Not a sound escapes his lips, no whines or growls. Our eyes meet, I murmur made up words that have no meaning except I love you, it’s going to be all right, trust me. “Cush cush,” I whisper, as I lean my head against his side. The pads of my thumbs bear down relentlessly into the tight, swollen flesh of his foot as we continue. I watch his ribs rise and fall rapidly as he starts panting from the pain. Toxic looking viscous fluid seeps from the drain in his foot, swirling in a red kaleidoscope as it mixes with blood and the water of the spray.

I stare at the drain in the bottom of his foot, trying to make it just a slit, a disembodied laceration, not a part of the flesh and blood creature that shares our bed every night. Dakota’s eyes never leave my face. I don’t know what he’s looking for, what he expects to see.

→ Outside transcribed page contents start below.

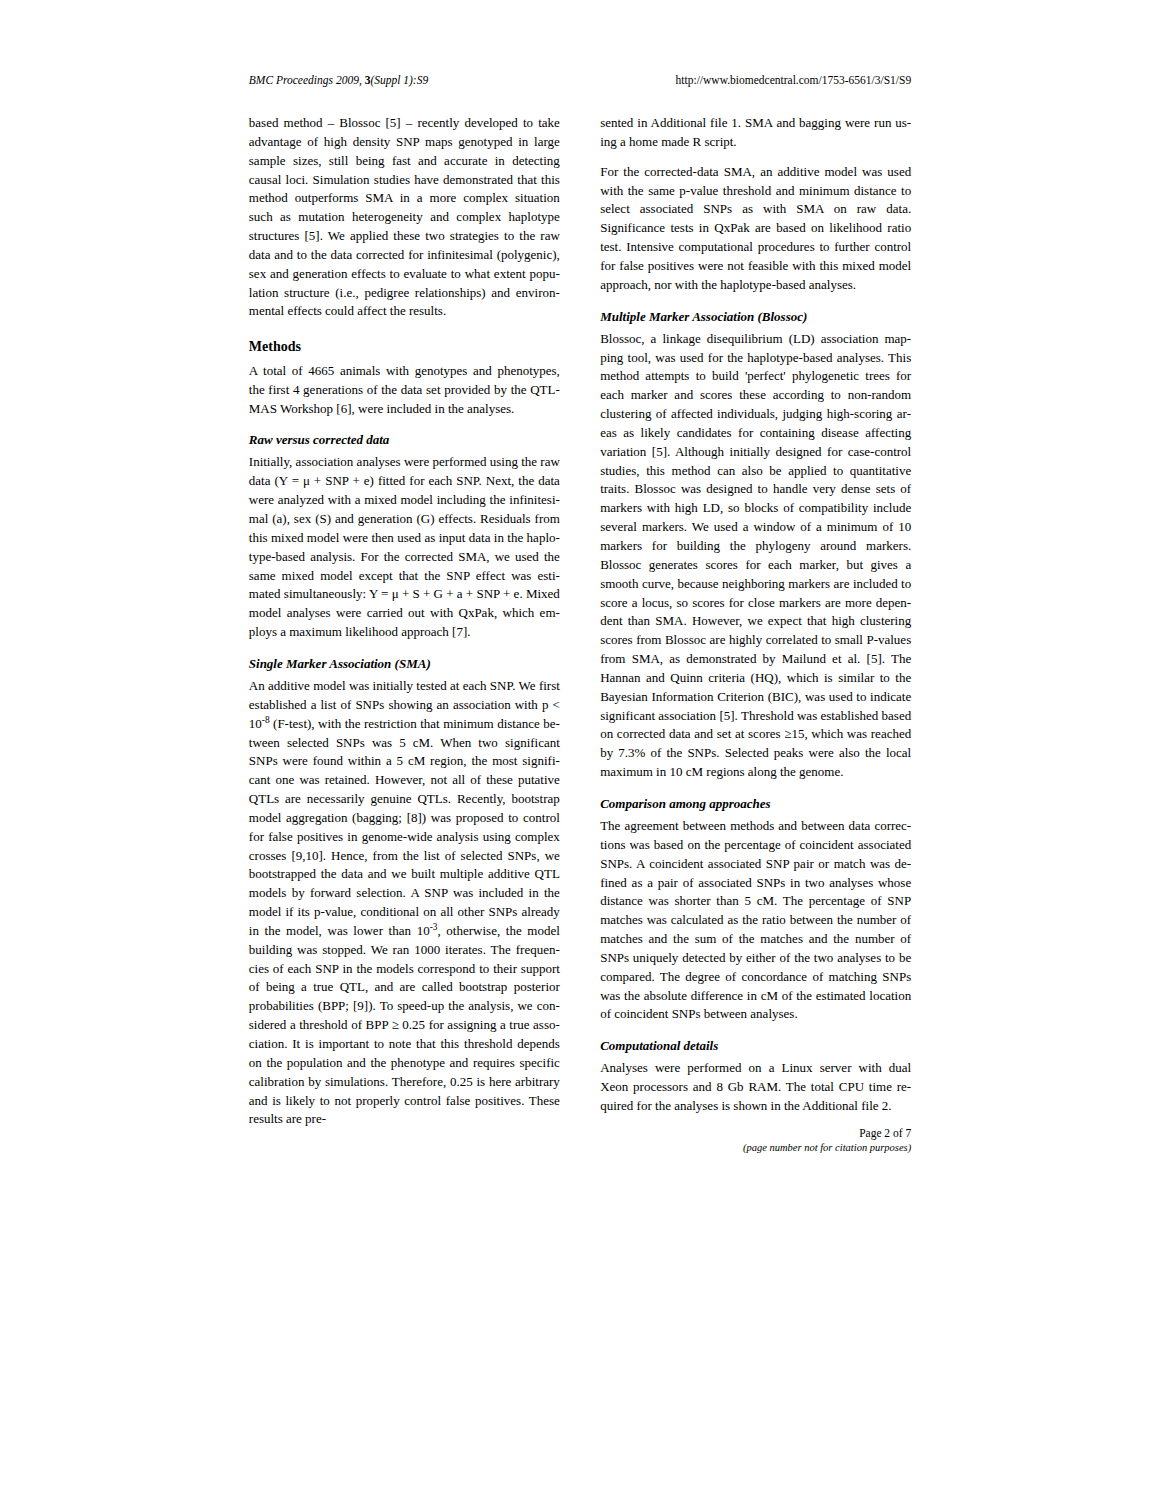BMC Proceedings 2009, 3(Suppl 1):S9
http://www.biomedcentral.com/1753-6561/3/S1/S9
based method – Blossoc [5] – recently developed to take advantage of high density SNP maps genotyped in large sample sizes, still being fast and accurate in detecting causal loci. Simulation studies have demonstrated that this method outperforms SMA in a more complex situation such as mutation heterogeneity and complex haplotype structures [5]. We applied these two strategies to the raw data and to the data corrected for infinitesimal (polygenic), sex and generation effects to evaluate to what extent population structure (i.e., pedigree relationships) and environmental effects could affect the results.
Methods
A total of 4665 animals with genotypes and phenotypes, the first 4 generations of the data set provided by the QTL-MAS Workshop [6], were included in the analyses.
Raw versus corrected data
Initially, association analyses were performed using the raw data (Y = μ + SNP + e) fitted for each SNP. Next, the data were analyzed with a mixed model including the infinitesimal (a), sex (S) and generation (G) effects. Residuals from this mixed model were then used as input data in the haplotype-based analysis. For the corrected SMA, we used the same mixed model except that the SNP effect was estimated simultaneously: Y = μ + S + G + a + SNP + e. Mixed model analyses were carried out with QxPak, which employs a maximum likelihood approach [7].
Single Marker Association (SMA)
An additive model was initially tested at each SNP. We first established a list of SNPs showing an association with p < 10-8 (F-test), with the restriction that minimum distance between selected SNPs was 5 cM. When two significant SNPs were found within a 5 cM region, the most significant one was retained. However, not all of these putative QTLs are necessarily genuine QTLs. Recently, bootstrap model aggregation (bagging; [8]) was proposed to control for false positives in genome-wide analysis using complex crosses [9,10]. Hence, from the list of selected SNPs, we bootstrapped the data and we built multiple additive QTL models by forward selection. A SNP was included in the model if its p-value, conditional on all other SNPs already in the model, was lower than 10-3, otherwise, the model building was stopped. We ran 1000 iterates. The frequencies of each SNP in the models correspond to their support of being a true QTL, and are called bootstrap posterior probabilities (BPP; [9]). To speed-up the analysis, we considered a threshold of BPP ≥ 0.25 for assigning a true association. It is important to note that this threshold depends on the population and the phenotype and requires specific calibration by simulations. Therefore, 0.25 is here arbitrary and is likely to not properly control false positives. These results are pre-
sented in Additional file 1. SMA and bagging were run using a home made R script.
For the corrected-data SMA, an additive model was used with the same p-value threshold and minimum distance to select associated SNPs as with SMA on raw data. Significance tests in QxPak are based on likelihood ratio test. Intensive computational procedures to further control for false positives were not feasible with this mixed model approach, nor with the haplotype-based analyses.
Multiple Marker Association (Blossoc)
Blossoc, a linkage disequilibrium (LD) association mapping tool, was used for the haplotype-based analyses. This method attempts to build 'perfect' phylogenetic trees for each marker and scores these according to non-random clustering of affected individuals, judging high-scoring areas as likely candidates for containing disease affecting variation [5]. Although initially designed for case-control studies, this method can also be applied to quantitative traits. Blossoc was designed to handle very dense sets of markers with high LD, so blocks of compatibility include several markers. We used a window of a minimum of 10 markers for building the phylogeny around markers. Blossoc generates scores for each marker, but gives a smooth curve, because neighboring markers are included to score a locus, so scores for close markers are more dependent than SMA. However, we expect that high clustering scores from Blossoc are highly correlated to small P-values from SMA, as demonstrated by Mailund et al. [5]. The Hannan and Quinn criteria (HQ), which is similar to the Bayesian Information Criterion (BIC), was used to indicate significant association [5]. Threshold was established based on corrected data and set at scores ≥15, which was reached by 7.3% of the SNPs. Selected peaks were also the local maximum in 10 cM regions along the genome.
Comparison among approaches
The agreement between methods and between data corrections was based on the percentage of coincident associated SNPs. A coincident associated SNP pair or match was defined as a pair of associated SNPs in two analyses whose distance was shorter than 5 cM. The percentage of SNP matches was calculated as the ratio between the number of matches and the sum of the matches and the number of SNPs uniquely detected by either of the two analyses to be compared. The degree of concordance of matching SNPs was the absolute difference in cM of the estimated location of coincident SNPs between analyses.
Computational details
Analyses were performed on a Linux server with dual Xeon processors and 8 Gb RAM. The total CPU time required for the analyses is shown in the Additional file 2.
Page 2 of 7
(page number not for citation purposes)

I try to hide my guilt from him. I speak much braver than I feel. I’ve failed him.

Once, somewhere, I read something, a fast blurb of wisdom. “To a dog, every man is a god.” To which, in my mind, I always add “Are you living up to his expectation?” We are their gods. We provide the necessities of survival, food, shelter, vaccinations, protection from harm. Some of us go even further, providing purpose, meaning, training, direction, and love. In return we get the love that only someone who has been consoled by a wet tongue and warm furry body can understand. The perfection of unconditional love and complete admiration.

Your dog doesn’t care what color your skin is, how much money you make, how big your house is or even if you live in one. We are their gods, we petitioned for the position in a deal some dark night, long ago in our collective past, when a hand in a fire-warmed cave reached out with a hunk of meat towards one brave ambassador. A contract more binding, and longer lived, than anything ever dreamed up or created by the lawyers of today.

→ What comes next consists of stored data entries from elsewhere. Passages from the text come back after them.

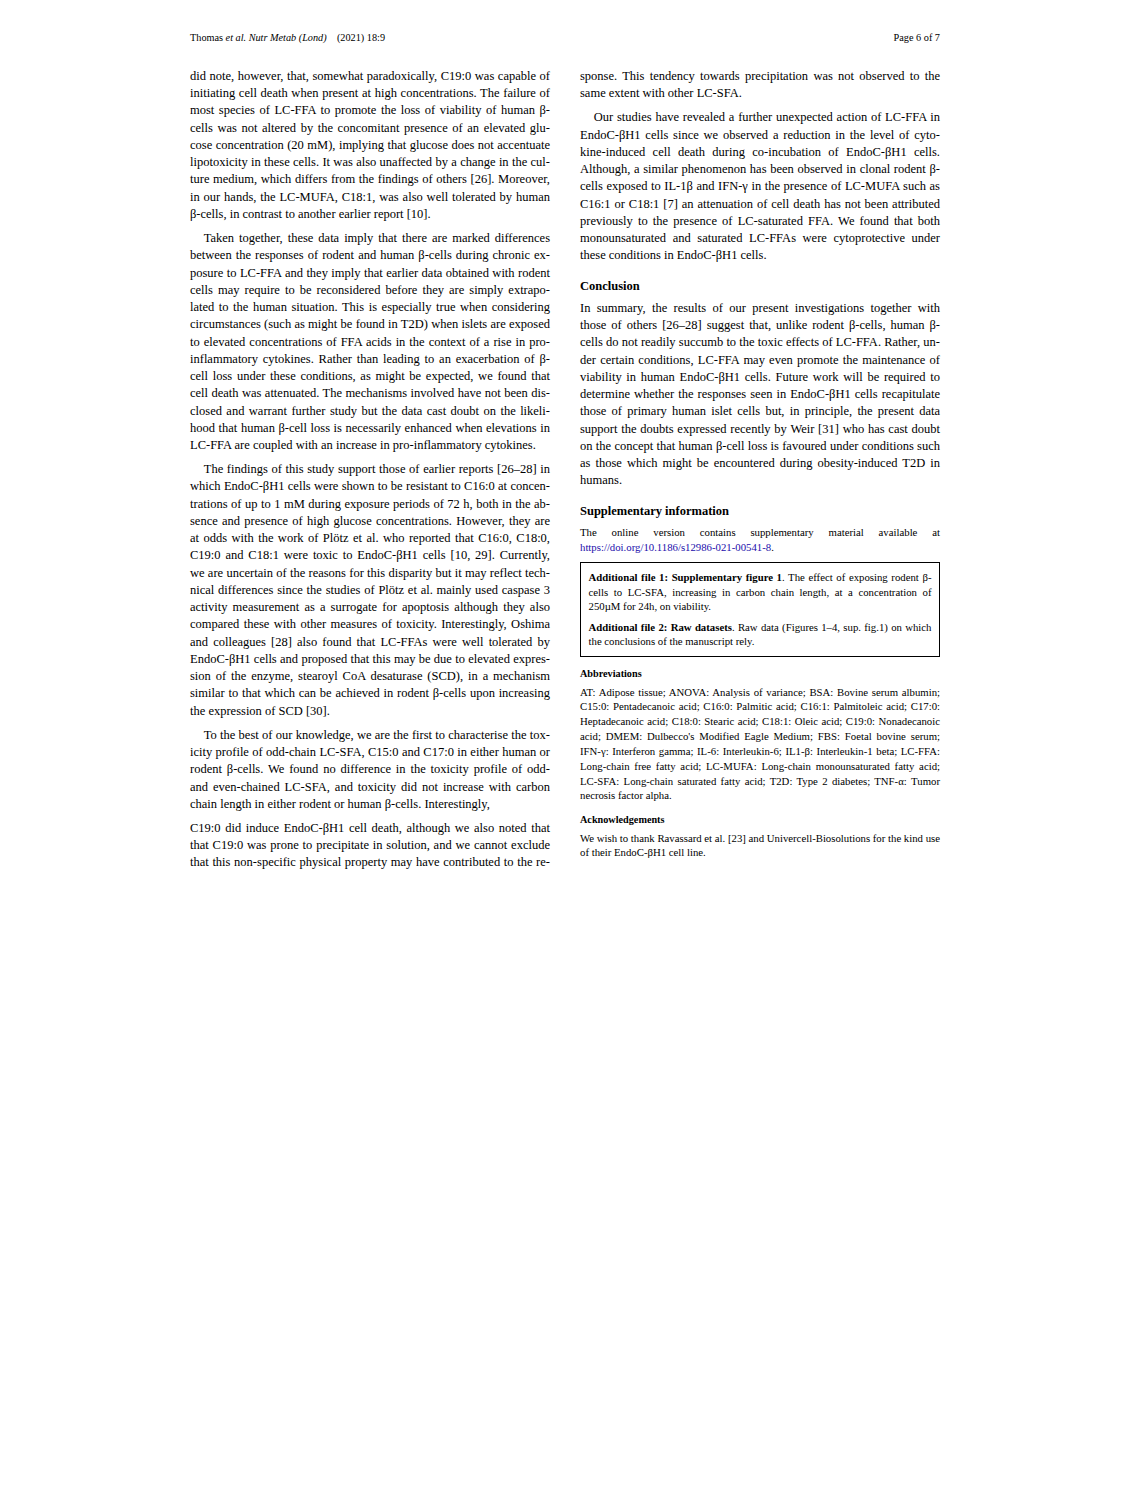Thomas et al. Nutr Metab (Lond) (2021) 18:9 Page 6 of 7
did note, however, that, somewhat paradoxically, C19:0 was capable of initiating cell death when present at high concentrations. The failure of most species of LC-FFA to promote the loss of viability of human β-cells was not altered by the concomitant presence of an elevated glucose concentration (20 mM), implying that glucose does not accentuate lipotoxicity in these cells. It was also unaffected by a change in the culture medium, which differs from the findings of others [26]. Moreover, in our hands, the LC-MUFA, C18:1, was also well tolerated by human β-cells, in contrast to another earlier report [10].
Taken together, these data imply that there are marked differences between the responses of rodent and human β-cells during chronic exposure to LC-FFA and they imply that earlier data obtained with rodent cells may require to be reconsidered before they are simply extrapolated to the human situation. This is especially true when considering circumstances (such as might be found in T2D) when islets are exposed to elevated concentrations of FFA acids in the context of a rise in pro-inflammatory cytokines. Rather than leading to an exacerbation of β-cell loss under these conditions, as might be expected, we found that cell death was attenuated. The mechanisms involved have not been disclosed and warrant further study but the data cast doubt on the likelihood that human β-cell loss is necessarily enhanced when elevations in LC-FFA are coupled with an increase in pro-inflammatory cytokines.
The findings of this study support those of earlier reports [26–28] in which EndoC-βH1 cells were shown to be resistant to C16:0 at concentrations of up to 1 mM during exposure periods of 72 h, both in the absence and presence of high glucose concentrations. However, they are at odds with the work of Plötz et al. who reported that C16:0, C18:0, C19:0 and C18:1 were toxic to EndoC-βH1 cells [10, 29]. Currently, we are uncertain of the reasons for this disparity but it may reflect technical differences since the studies of Plötz et al. mainly used caspase 3 activity measurement as a surrogate for apoptosis although they also compared these with other measures of toxicity. Interestingly, Oshima and colleagues [28] also found that LC-FFAs were well tolerated by EndoC-βH1 cells and proposed that this may be due to elevated expression of the enzyme, stearoyl CoA desaturase (SCD), in a mechanism similar to that which can be achieved in rodent β-cells upon increasing the expression of SCD [30].
To the best of our knowledge, we are the first to characterise the toxicity profile of odd-chain LC-SFA, C15:0 and C17:0 in either human or rodent β-cells. We found no difference in the toxicity profile of odd- and even-chained LC-SFA, and toxicity did not increase with carbon chain length in either rodent or human β-cells. Interestingly,
C19:0 did induce EndoC-βH1 cell death, although we also noted that that C19:0 was prone to precipitate in solution, and we cannot exclude that this non-specific physical property may have contributed to the response. This tendency towards precipitation was not observed to the same extent with other LC-SFA.
Our studies have revealed a further unexpected action of LC-FFA in EndoC-βH1 cells since we observed a reduction in the level of cytokine-induced cell death during co-incubation of EndoC-βH1 cells. Although, a similar phenomenon has been observed in clonal rodent β-cells exposed to IL-1β and IFN-γ in the presence of LC-MUFA such as C16:1 or C18:1 [7] an attenuation of cell death has not been attributed previously to the presence of LC-saturated FFA. We found that both monounsaturated and saturated LC-FFAs were cytoprotective under these conditions in EndoC-βH1 cells.
Conclusion
In summary, the results of our present investigations together with those of others [26–28] suggest that, unlike rodent β-cells, human β-cells do not readily succumb to the toxic effects of LC-FFA. Rather, under certain conditions, LC-FFA may even promote the maintenance of viability in human EndoC-βH1 cells. Future work will be required to determine whether the responses seen in EndoC-βH1 cells recapitulate those of primary human islet cells but, in principle, the present data support the doubts expressed recently by Weir [31] who has cast doubt on the concept that human β-cell loss is favoured under conditions such as those which might be encountered during obesity-induced T2D in humans.
Supplementary information
The online version contains supplementary material available at https://doi.org/10.1186/s12986-021-00541-8.
Additional file 1: Supplementary figure 1. The effect of exposing rodent β-cells to LC-SFA, increasing in carbon chain length, at a concentration of 250µM for 24h, on viability.
Additional file 2: Raw datasets. Raw data (Figures 1–4, sup. fig.1) on which the conclusions of the manuscript rely.
Abbreviations
AT: Adipose tissue; ANOVA: Analysis of variance; BSA: Bovine serum albumin; C15:0: Pentadecanoic acid; C16:0: Palmitic acid; C16:1: Palmitoleic acid; C17:0: Heptadecanoic acid; C18:0: Stearic acid; C18:1: Oleic acid; C19:0: Nonadecanoic acid; DMEM: Dulbecco's Modified Eagle Medium; FBS: Foetal bovine serum; IFN-γ: Interferon gamma; IL-6: Interleukin-6; IL1-β: Interleukin-1 beta; LC-FFA: Long-chain free fatty acid; LC-MUFA: Long-chain monounsaturated fatty acid; LC-SFA: Long-chain saturated fatty acid; T2D: Type 2 diabetes; TNF-α: Tumor necrosis factor alpha.
Acknowledgements
We wish to thank Ravassard et al. [23] and Univercell-Biosolutions for the kind use of their EndoC-βH1 cell line.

The best parts of me, the parts I look to with honest pride and think yes, that’s me, are only evident with my dogs. But now, I’ve failed to keep my part of the bargain.

Dakota’s soft but insistent whining woke me up in the predawn hours this morning. I let him outside to do his business. He sat before me, crying softly as he shook his leg, the pain and swelling refusing to go away. He looked up at me with his soft brown eyes, waiting for me to fix it. I could only stroke his massive head and whisper words of empathy.

I have no answer. Neither does the vet. The surgery that should have fixed things only provided temporary respite. I realize once more how irreplaceable this dog is. Not just as stud, but as friend, a family member. How lucky I was he chose me, that day when we went to look at the litter. I remember the little buckskin bundle of fur that wobbled over to my lap and promptly fell asleep there. My eyes fill and the now familiar tightness in my chest constricts yet another notch.

In a few hours we’ll all go into the bathroom again, to repeat the process one last time for the night. I’ll watch the corded muscles of his thighs quiver as he stoically, silently, endures the torment of my ministrations. We’ll go to bed, Dakota exhausted by the ongoing ordeal falling asleep quickly. Like every night for the past week, I’ll lie awake late into the night, stroking the flank that nestles up against my side, and wait for the morning and a change in his condition, afraid to hope but even more afraid not to.